## Directions
(1) In the Ardbeg whisky notes, what is Uigeadail named after?
(2) Carry on the Ardbeg whisky notes from their last sentence.

··· Text shown ···

Uigeadail (named after a loch that feeds water to the distillery) and Corryvreckan (its name derived from that of a notorious whirlpool) represent Ardbeg’s most readily obtainable high-proof whiskies. And while neither one reveals just how long it’s been matured in cask, both can justifiably claim a considerable degree of consistency from batch to batch.      

Ardbeg Uigeadail

Bottled at 54.2%

High proof Ardbeg incorporating some Sherry matured reserves in the mix. Rich golden hue with bronze highlights. More than fragrant. An assaultive, room filling aroma, as though wild animals were leaping out of the glass. Primarily evocative of pungent smoke wafting upward from fruit wood embers and scorched soil, though kelp, machine oil and saddlery scents do come along for the ride. Sweet and earthy on the palate, with a solid malt core and considerable input from the Sherry casks. Honey drizzled Scottish oatcakes saturated with peat sod. Cardamom. Almonds. Fantastically intense, layered and ultimately alluring stuff. A huge whisky, this one.

··· Given information ···

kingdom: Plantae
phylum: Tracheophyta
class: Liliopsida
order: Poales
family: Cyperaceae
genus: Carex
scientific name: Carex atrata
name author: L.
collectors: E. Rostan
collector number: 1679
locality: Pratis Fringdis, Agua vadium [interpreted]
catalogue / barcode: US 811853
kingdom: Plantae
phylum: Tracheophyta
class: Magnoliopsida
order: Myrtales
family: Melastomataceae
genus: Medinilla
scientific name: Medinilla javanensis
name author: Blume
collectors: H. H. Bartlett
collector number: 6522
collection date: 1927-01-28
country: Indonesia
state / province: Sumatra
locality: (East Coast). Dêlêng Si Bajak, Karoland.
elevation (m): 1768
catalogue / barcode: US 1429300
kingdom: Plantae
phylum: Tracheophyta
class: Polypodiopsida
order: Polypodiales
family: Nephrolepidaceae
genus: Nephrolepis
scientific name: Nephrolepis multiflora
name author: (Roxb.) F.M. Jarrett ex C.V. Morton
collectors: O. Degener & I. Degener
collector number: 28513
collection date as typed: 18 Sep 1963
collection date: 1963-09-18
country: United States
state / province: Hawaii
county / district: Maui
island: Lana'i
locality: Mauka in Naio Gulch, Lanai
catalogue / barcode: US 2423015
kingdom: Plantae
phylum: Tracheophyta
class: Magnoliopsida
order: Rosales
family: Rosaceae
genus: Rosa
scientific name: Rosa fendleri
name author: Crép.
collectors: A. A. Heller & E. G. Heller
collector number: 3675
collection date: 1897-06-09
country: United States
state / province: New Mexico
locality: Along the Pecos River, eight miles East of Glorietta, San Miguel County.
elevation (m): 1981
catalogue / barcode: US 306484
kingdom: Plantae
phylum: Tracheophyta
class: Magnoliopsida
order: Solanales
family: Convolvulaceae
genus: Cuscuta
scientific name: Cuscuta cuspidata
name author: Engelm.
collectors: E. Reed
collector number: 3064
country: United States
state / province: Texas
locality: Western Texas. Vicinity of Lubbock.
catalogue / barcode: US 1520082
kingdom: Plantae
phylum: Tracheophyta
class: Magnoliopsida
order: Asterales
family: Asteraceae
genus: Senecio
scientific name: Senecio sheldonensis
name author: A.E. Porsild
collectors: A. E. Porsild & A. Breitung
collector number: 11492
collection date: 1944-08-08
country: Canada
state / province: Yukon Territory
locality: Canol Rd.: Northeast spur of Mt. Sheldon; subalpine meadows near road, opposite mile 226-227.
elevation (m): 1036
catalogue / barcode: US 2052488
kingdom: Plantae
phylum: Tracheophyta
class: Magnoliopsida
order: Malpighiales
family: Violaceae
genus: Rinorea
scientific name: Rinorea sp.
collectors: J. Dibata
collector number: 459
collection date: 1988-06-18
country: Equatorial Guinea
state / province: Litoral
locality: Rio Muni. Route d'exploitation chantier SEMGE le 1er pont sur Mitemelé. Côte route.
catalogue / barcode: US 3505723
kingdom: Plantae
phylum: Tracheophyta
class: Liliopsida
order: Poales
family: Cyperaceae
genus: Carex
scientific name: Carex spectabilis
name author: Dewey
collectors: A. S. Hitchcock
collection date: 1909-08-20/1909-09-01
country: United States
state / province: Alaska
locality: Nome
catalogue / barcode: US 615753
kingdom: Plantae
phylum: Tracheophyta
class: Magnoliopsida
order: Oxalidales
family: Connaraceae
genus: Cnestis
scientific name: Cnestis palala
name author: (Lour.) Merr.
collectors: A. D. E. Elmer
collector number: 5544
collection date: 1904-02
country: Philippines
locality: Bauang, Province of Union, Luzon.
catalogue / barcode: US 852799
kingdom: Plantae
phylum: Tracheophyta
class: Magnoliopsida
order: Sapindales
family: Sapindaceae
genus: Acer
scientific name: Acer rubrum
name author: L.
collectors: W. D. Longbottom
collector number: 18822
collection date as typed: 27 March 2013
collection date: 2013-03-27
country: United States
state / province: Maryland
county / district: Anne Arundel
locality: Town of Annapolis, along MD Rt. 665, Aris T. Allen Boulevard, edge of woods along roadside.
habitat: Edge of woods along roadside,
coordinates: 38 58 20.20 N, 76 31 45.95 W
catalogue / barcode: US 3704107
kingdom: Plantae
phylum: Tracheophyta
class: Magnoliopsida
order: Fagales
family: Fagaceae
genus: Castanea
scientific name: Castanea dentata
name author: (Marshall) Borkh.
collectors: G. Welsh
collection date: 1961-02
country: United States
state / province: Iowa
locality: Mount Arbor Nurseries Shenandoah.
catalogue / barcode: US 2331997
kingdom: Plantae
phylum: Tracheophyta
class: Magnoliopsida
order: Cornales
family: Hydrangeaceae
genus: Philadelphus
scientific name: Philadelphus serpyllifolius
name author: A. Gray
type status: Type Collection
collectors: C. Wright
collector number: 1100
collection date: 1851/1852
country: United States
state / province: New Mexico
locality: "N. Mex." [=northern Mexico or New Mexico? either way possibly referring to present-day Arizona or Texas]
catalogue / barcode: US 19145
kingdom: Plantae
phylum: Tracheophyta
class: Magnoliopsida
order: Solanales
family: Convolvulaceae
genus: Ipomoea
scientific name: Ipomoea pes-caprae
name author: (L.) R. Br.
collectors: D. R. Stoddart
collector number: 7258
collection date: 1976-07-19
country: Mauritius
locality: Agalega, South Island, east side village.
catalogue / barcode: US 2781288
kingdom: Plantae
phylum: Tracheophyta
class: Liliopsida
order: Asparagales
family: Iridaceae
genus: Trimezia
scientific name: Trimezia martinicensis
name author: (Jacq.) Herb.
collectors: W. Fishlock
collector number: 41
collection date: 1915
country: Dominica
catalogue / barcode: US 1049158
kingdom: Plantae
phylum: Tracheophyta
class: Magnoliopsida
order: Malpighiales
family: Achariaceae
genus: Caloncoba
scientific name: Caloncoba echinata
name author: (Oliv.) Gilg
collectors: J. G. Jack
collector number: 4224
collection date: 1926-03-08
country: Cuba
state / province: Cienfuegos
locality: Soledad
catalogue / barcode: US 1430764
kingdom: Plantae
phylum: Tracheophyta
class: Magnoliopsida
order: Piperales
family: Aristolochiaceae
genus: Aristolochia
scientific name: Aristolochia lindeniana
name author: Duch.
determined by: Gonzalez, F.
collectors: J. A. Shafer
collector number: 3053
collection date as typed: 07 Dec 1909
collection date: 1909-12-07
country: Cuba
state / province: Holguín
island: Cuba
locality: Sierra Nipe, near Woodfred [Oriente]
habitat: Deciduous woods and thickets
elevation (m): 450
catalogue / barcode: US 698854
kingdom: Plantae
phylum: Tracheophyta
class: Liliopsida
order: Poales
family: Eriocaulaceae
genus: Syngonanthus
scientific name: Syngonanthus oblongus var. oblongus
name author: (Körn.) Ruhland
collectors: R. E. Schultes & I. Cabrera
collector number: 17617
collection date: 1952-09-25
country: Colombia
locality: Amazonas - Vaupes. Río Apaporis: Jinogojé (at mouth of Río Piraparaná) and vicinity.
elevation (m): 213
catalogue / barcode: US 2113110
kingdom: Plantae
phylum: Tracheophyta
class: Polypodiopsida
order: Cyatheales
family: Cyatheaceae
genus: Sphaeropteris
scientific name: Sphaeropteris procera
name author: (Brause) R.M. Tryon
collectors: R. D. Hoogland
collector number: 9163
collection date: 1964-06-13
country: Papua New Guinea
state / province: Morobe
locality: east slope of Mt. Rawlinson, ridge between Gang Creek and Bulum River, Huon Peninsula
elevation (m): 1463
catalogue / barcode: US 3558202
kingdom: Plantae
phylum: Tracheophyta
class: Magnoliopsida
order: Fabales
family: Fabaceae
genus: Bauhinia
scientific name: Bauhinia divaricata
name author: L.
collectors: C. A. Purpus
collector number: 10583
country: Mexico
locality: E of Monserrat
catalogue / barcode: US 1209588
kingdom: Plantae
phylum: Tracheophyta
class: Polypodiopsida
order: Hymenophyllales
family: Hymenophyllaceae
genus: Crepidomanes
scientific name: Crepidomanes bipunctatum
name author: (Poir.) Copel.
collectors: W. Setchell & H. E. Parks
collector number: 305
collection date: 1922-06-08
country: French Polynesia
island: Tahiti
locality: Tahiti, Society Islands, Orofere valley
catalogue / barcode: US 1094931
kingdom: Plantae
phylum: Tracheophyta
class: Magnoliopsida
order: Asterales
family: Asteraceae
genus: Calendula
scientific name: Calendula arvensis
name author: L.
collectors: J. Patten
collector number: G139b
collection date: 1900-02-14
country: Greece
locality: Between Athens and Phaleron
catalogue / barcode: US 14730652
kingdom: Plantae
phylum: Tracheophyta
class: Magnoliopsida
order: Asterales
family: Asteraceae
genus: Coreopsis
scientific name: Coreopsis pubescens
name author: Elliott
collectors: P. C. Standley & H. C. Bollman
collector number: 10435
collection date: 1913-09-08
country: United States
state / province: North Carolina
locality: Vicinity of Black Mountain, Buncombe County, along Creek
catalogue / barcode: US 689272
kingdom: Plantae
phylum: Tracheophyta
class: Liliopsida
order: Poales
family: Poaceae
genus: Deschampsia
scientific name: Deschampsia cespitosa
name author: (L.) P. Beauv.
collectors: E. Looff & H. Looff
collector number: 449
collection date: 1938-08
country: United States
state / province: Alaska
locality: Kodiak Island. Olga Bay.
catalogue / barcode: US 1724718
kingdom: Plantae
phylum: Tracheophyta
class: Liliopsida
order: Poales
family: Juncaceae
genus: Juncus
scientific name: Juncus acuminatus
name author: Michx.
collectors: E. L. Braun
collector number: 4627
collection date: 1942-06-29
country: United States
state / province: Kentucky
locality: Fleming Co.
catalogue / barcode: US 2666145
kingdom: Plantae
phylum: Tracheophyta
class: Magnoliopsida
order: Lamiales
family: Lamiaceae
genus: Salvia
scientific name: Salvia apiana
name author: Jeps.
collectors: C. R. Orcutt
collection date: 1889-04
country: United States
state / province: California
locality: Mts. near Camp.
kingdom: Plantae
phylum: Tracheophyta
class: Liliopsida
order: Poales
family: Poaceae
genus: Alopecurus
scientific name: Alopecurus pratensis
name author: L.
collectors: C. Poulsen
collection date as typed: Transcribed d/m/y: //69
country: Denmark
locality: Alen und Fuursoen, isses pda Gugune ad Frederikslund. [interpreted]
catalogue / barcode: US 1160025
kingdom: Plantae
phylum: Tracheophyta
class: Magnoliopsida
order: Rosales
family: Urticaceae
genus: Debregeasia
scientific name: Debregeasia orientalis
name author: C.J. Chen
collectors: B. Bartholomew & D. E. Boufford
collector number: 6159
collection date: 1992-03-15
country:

···

## Numbered answers
(1) A loch that feeds water to the distillery.

(2)
A Rich Pour 31.2

Ardbeg Corryvreckan

Bottled at 57.1%

Quite simply a monster of a malt. That inimitable Ardbeg citrus-tinged bittersweet trait, perhaps sweeter here than is the blog, takes an elevator ride to each ascending floor of peat. The sheer intensity of aroma and flavour is awe inspiring. Uigeadail’s alter ego?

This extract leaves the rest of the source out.